* Work order *
Extract each line in the entries below that contains the string "ator". Case must match.

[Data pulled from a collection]

# # # # #

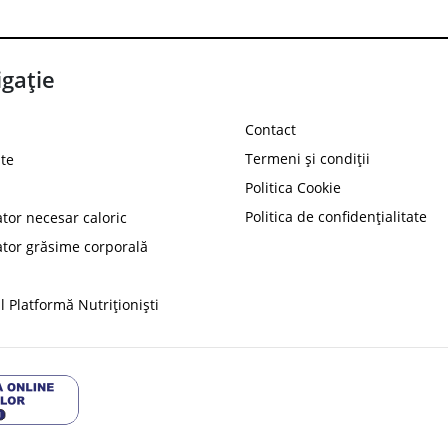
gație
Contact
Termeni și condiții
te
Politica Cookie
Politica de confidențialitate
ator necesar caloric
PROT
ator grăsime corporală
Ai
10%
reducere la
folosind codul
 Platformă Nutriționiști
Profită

# # # # #

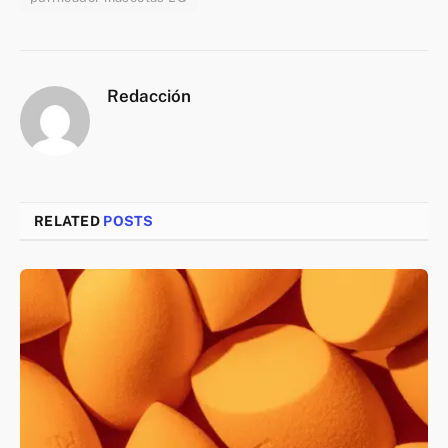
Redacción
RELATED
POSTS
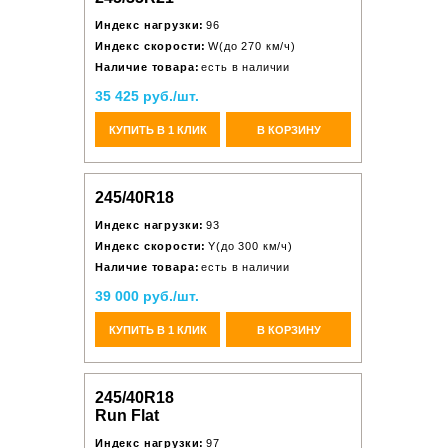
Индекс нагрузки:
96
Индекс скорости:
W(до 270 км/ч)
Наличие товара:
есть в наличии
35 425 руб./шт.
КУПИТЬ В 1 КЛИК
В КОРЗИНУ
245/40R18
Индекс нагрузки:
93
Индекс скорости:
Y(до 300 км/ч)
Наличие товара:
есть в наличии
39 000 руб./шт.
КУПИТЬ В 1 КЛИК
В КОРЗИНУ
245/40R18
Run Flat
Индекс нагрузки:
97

# # # # #

* Result for this exercise *
ator necesar caloric
ator grăsime corporală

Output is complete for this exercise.